The Stranger in 1977, 52nd Street in 1978, and Glass Houses in 1980 (which I also have) were Billy Joel’s best selling albums.  He recorded thirteen studio albums of fresh new material, his last being Fantasies and Delusions in 2001.  After that it was live albums, greatest hits, compilations, videos.  Primarily the same songs packaged in different ways.  Thirteen albums spanning 30 years.  None of the songs he played at Wrigley from that body of work could have been less than sixteen years old.  And we didn’t care.  We wanted more.  Concerts, like careers, only last so long.  Fortunately, you don’t have to be contemporary to be credible.  His songs sounded as fresh and true as any new song you will hear tomorrow.  Talent lives on.

I’ve already written too much but I can’t stop without sharing this little anthem off Billy Joel’s first album.  Not his most famous, probably not his best, but as a guy who occasionally blows off steam, I treasure its message.  I think Billy and I are kindred souls in fact, if he has indeed lived out this song. Read and remember.  You may need to use this logic some morning.  It’s from the song “Ain’t No Crime.”   And yes, a woman is involved.
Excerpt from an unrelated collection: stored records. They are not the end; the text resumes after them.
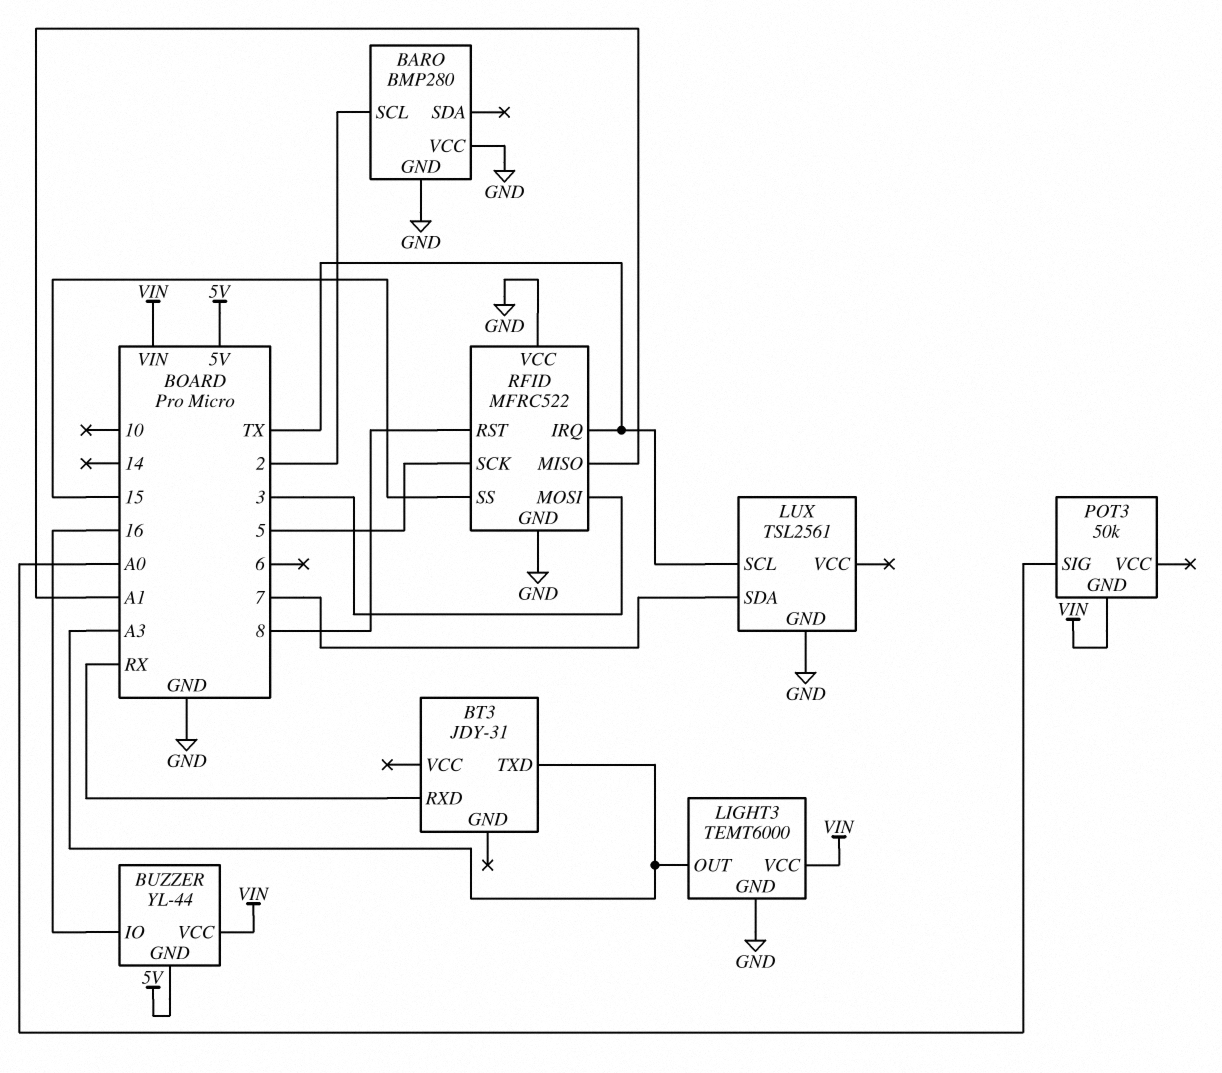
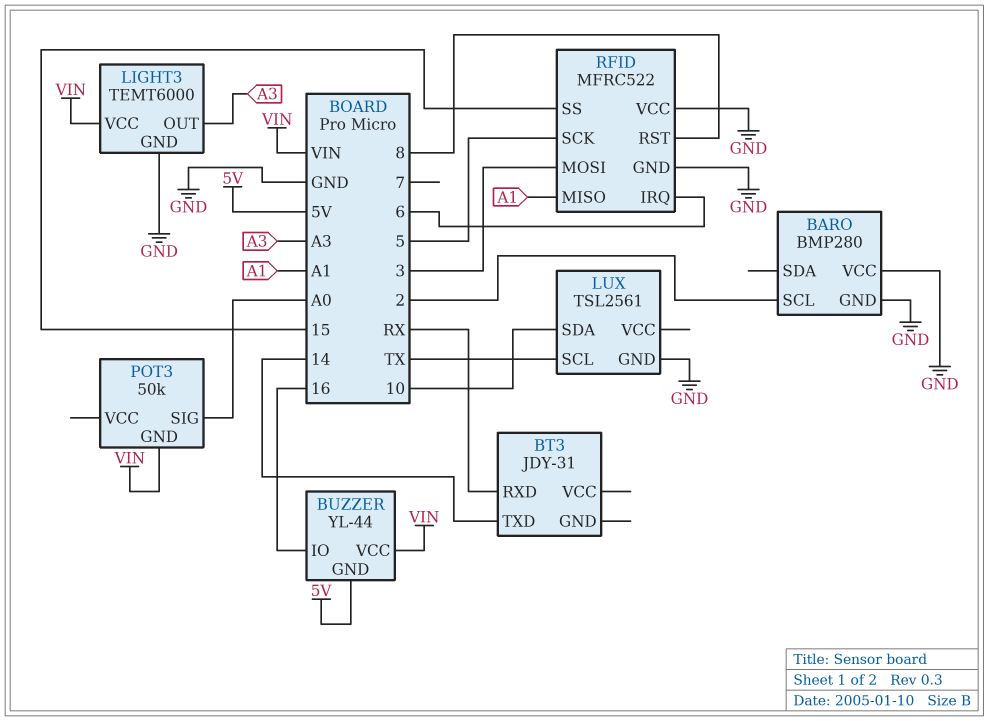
BT3 pin TXD: A3 -> 14
LUX pin SDA: 7 -> 10
RFID pin IRQ: TX -> 6

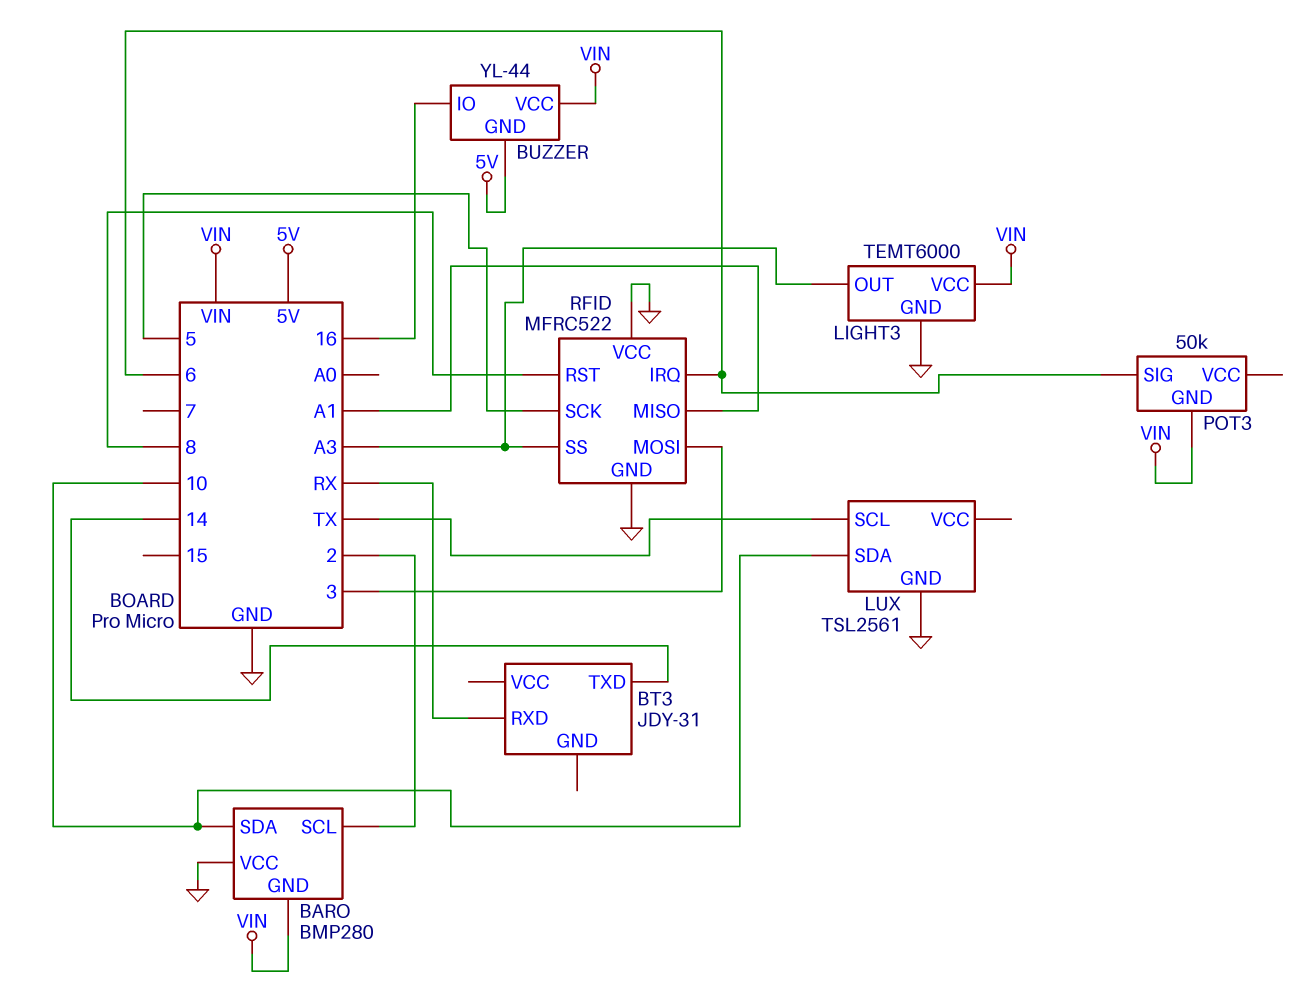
BARO pin GND: GND -> VIN
BARO pin SDA: none -> 10
POT3 pin SIG: A0 -> 6
RFID pin SS: 15 -> A3

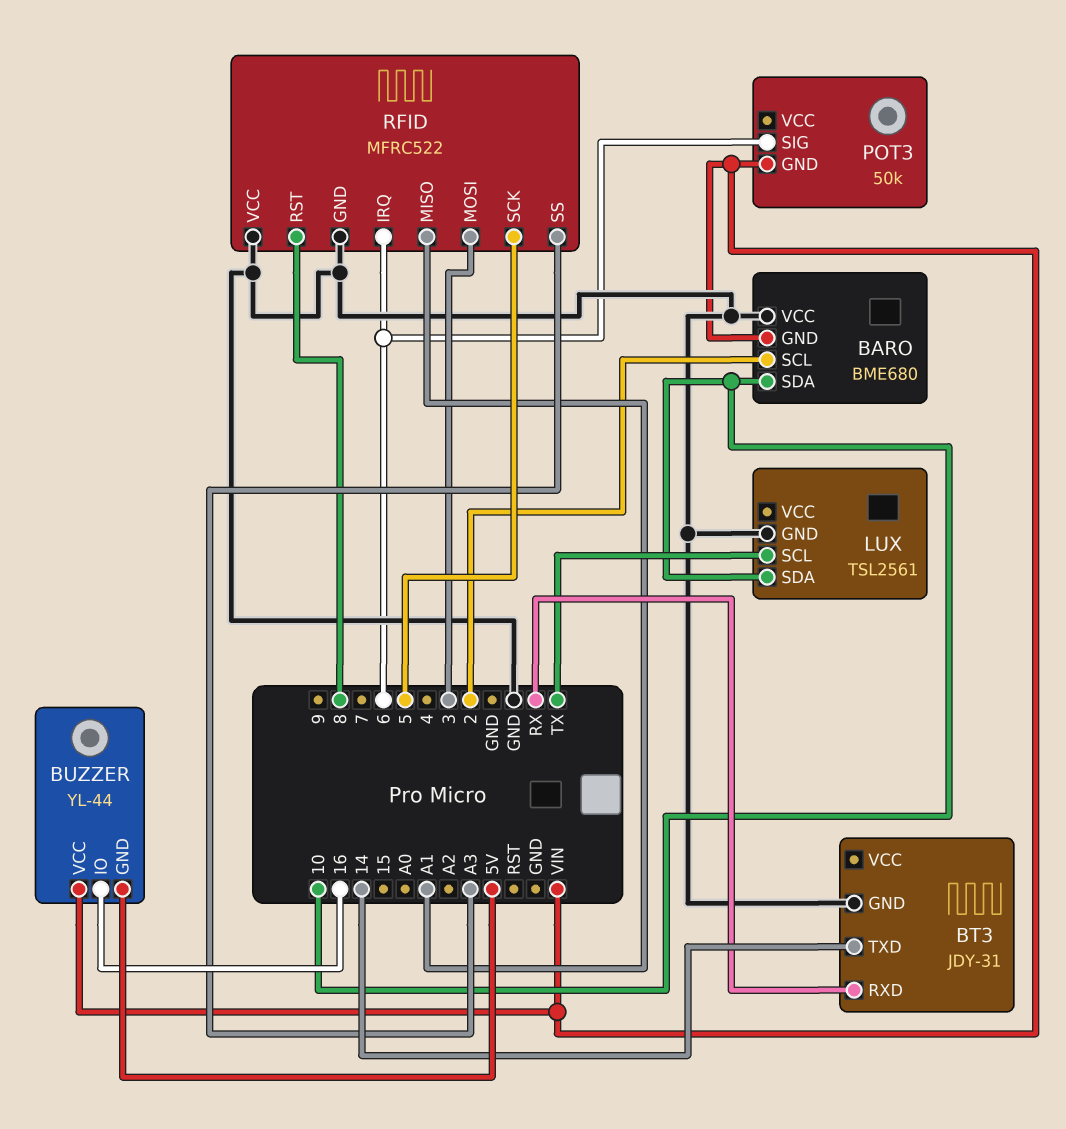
BARO: BMP280 -> BME680
BT3 pin GND: none -> GND
LIGHT3: TEMT6000 -> none
LIGHT3 pin GND: GND -> none
LIGHT3 pin OUT: A3 -> none
LIGHT3 pin VCC: VIN -> none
You got to open your eyes in the morning

Nine o’clock coming without any warning

And you gotta get ready to go

You say you went out late last evenin’

You did a lot of drinkin’

Come home stinkin’

And you went and fell asleep on the floor


Ain’t no crime

Say everybody gets that way sometime

Ain’t no crime

You know it’s good to get it on to get a load off your mind

Oh no, it ain’t no crime


And then your lady comes and find you asleepin’

Starts in to weepin’ bout the hours you been keepin’

And you better get your ass out the door


 Well now you tell me you love somebody

And you’ll love ‘em forever

You may love ‘em forever

But you won’t like ‘em all of the time

Well now you tell me you need someone for the rest of your life

You might have somebody

But you won’t want ‘em everyday


Ain’t no crime

Say ev’rybody gets that way sometimes

Ain’t no crime

Well it’s just human nature happens all the time

Oh no it ain’t no crime


And just as surely as the wind keep blowin’

The grass keep growin’

You got to keep goin’

And the Lord have mercy on your soul

Thanks for reading all the way to the end.  Billy would be pleased.